La situation est la suivante : Le salarié est placé en accident de travail ou en maladie professionnelle et arrêté jusqu'à sa consolidation. Ensuite pour des raisons notamment financières il est souvent placé en arrêt de droit commun aussitôt après ce premier arrêt et ce n'est qu'ensuite qu'ont lieu les visites de reprises et enfin le licenciement pour inaptitude.

Le salarié est par hypothèse : 
  • arrêté pour accident de travail jusqu'au 30 août pour lumbago 
  • Consolidé au 01 Septembre
  • Placé en arrêt droit commun pour "dépression réactionnelle" jusqu'au 15 Octobre
  • Subi une première visite 16 Octobre et une seconde 3 Novembre

Cette situation peut aussi être celle du salarié qui fait une déclaration de rechute rejetée ensuite de sa consolidation par la CPAM de son AT/MP.
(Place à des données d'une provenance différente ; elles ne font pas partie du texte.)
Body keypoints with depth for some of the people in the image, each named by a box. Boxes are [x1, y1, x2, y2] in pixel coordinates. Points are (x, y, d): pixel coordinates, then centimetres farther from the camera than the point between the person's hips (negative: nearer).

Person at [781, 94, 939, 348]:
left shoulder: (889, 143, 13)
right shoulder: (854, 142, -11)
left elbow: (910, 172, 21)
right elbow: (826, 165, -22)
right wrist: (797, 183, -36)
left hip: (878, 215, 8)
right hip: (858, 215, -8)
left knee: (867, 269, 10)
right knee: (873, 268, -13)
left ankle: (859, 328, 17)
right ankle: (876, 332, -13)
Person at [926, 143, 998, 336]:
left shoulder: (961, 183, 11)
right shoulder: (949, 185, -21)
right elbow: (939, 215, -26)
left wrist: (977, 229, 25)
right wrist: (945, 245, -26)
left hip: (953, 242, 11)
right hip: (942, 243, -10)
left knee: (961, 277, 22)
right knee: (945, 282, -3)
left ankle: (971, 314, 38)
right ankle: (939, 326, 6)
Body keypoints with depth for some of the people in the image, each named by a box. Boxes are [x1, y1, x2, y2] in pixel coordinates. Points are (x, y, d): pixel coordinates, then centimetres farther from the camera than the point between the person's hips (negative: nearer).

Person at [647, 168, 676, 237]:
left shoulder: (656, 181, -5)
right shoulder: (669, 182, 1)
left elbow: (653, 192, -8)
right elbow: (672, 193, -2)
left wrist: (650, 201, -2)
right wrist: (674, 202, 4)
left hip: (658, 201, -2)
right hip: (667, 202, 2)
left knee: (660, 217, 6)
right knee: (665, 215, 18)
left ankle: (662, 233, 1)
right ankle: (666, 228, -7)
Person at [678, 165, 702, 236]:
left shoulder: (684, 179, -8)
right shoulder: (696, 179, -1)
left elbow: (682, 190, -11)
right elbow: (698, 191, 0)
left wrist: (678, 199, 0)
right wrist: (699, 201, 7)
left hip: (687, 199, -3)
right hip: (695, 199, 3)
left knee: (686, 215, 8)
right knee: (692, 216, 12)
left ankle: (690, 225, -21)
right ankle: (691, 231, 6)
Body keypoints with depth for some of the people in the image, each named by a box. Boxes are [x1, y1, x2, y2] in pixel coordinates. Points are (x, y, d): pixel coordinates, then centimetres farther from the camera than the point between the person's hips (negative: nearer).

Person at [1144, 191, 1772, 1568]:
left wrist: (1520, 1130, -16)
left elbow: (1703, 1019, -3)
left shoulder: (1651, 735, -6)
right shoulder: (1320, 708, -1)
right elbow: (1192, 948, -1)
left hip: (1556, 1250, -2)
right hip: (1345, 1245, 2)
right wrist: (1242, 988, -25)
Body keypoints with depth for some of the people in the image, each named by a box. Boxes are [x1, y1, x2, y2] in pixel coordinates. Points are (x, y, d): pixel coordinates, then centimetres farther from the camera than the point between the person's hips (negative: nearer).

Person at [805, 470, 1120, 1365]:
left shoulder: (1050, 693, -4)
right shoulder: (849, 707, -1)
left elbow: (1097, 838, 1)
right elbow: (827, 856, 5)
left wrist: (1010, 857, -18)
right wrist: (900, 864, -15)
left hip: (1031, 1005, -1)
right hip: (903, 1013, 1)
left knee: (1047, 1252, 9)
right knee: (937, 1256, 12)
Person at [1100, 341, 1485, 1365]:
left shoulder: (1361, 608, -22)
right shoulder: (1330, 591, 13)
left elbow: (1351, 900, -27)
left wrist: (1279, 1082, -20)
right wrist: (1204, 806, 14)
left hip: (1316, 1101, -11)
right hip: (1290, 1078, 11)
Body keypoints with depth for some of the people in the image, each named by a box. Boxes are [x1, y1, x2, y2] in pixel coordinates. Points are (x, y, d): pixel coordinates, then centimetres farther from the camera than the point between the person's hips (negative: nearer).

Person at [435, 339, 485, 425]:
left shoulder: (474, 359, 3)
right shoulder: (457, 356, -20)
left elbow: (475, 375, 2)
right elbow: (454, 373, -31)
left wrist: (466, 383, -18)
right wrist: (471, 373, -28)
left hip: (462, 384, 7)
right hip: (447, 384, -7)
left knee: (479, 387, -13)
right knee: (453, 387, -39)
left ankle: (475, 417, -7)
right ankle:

Les employeurs ont beaux jeux de prétendre dans ces conditions que l'inaptitude est consécutive à l'arrêt de droit commun sur lequel a débouché la visite médicale de reprise et de se placer dans le cadre des dispositions des articles L1226-2 et suivants (en consultant à titre conservatoire quand même les délégués du personnels (formalité obligatoire uniquement en matière d'inaptitude consécutive à un AT/MP)) au lieu des dispositions plus favorables au salarié des articles L1226-10 et suivants. Un tel choix évite le paiement de l'indemnité spéciale de licenciement souvent plus favorable de l'indemnité conventionnelle de licenciement et le paiement de l'indemnité compensatrice de préavis.

La cour d'appel de ROUEN suivant arrêt du 25 Février 2014 vient rappeler clairement que : 

"les régles protectrices applicables aux victimes d'un accident de travail ou d'une maladie professionnelle, s'appliquent dès lors que l'inaptitude du salarié quelque soit le moment où celle-ci est constatée ou invoquée a au moins pour origine cet accident ou cette maladie et que l'employeur avait connaissance de cette origine professionnelle au moment du licenciement.

Qu'il convient de préciser que l'application de cette législation n'est pas subordonnée à la reconnaissance par la caisse d'assurance maladie du lien de causalité entre l'accident du travail et l'inaptitude.

Qu'il est par ailleurs rappelé que dès lors que l'accident est survenu au temps et au lieu de travail, la législation professionnelle s'applique".

La cour prend dans cet arrêt le soin d'examiner le motif de l'inaptitude et constate que les lésions mentionnées dans le certificat initial sont un lumbago aigu, que les certificats rédigés à l'appuie de la rechute rejetée sont des récidives de lumbago et ajoute pour conclure sa réflexion :

"qu'il n'en demeure pas moins qu'au vu des constatations du médecin du travail ...pour conclure à l'inaptitude du salarié...un lien au moins partiel existe entre la rechute de cet accident et l'inaptitude du salarié."

Dans notre hypothèse de départ l'inaptitude au poste sera certainement en relation avec le lumbago, ou à tout le moins pour partie en relation avec celui-ci et non  avec la dépression réactionnelle de sorte que l'on appliquera la législation professionnelle nonobstant une inaptitude consécutive à un arrêt de droit commun.